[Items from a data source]
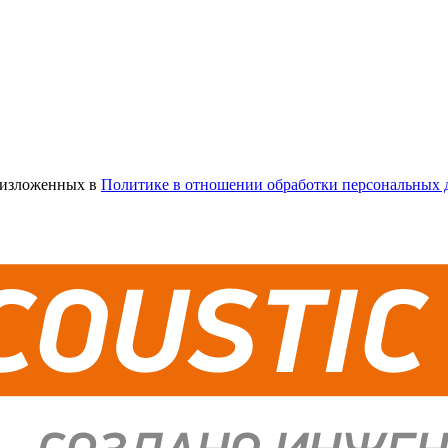
х изложенных в
Политике в отношении обработки персональных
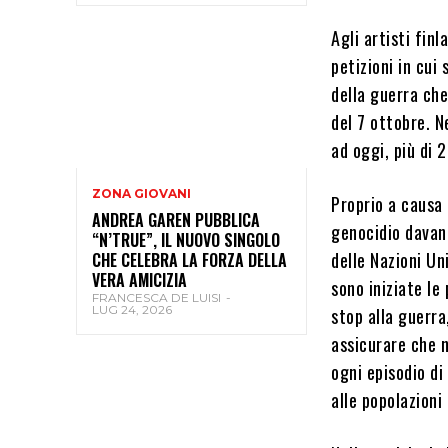
Agli artisti finl
petizioni in cui
della guerra che
del 7 ottobre. Ne
ad oggi, più di 
ZONA GIOVANI
Proprio a causa d
ANDREA GAREN PUBBLICA
genocidio davant
“N’TRUE”, IL NUOVO SINGOLO
delle Nazioni U
CHE CELEBRA LA FORZA DELLA
VERA AMICIZIA
sono iniziate le
FRANCESCA DE LUISI
-
LUG 24, 2026
stop alla guerra
assicurare che n
ogni episodio di
alle popolazioni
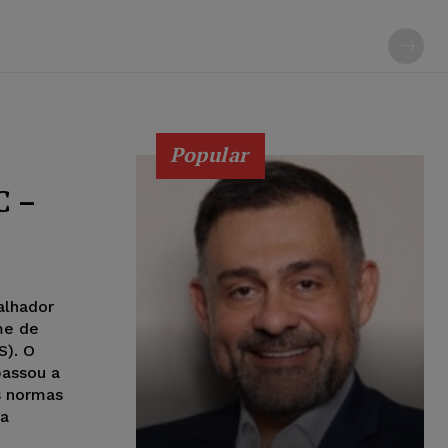
Popular
C –
alhador
me de
S). O
passou a
s normas
da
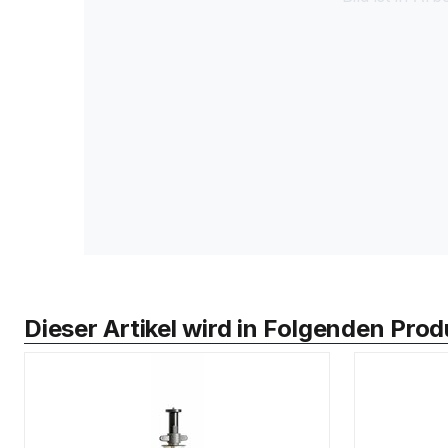
Dieser Artikel wird in Folgenden Pr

### [What is required]
No picture belongs in the copy. Print every entry above exactly as it stands.

### [Solution for this task]
х изложенных в
Политике в отношении обработки персональных
Agli artisti finl
petizioni in cui
della guerra che
del 7 ottobre. Ne
ad oggi, più di 
ZONA GIOVANI
Proprio a causa d
ANDREA GAREN PUBBLICA
genocidio davant
“N’TRUE”, IL NUOVO SINGOLO
delle Nazioni U
CHE CELEBRA LA FORZA DELLA
VERA AMICIZIA
sono iniziate le
FRANCESCA DE LUISI
-
LUG 24, 2026
stop alla guerra
assicurare che n
ogni episodio di
alle popolazioni
Popular
C –
alhador
me de
S). O
passou a
s normas
da
Dieser Artikel wird in Folgenden Pr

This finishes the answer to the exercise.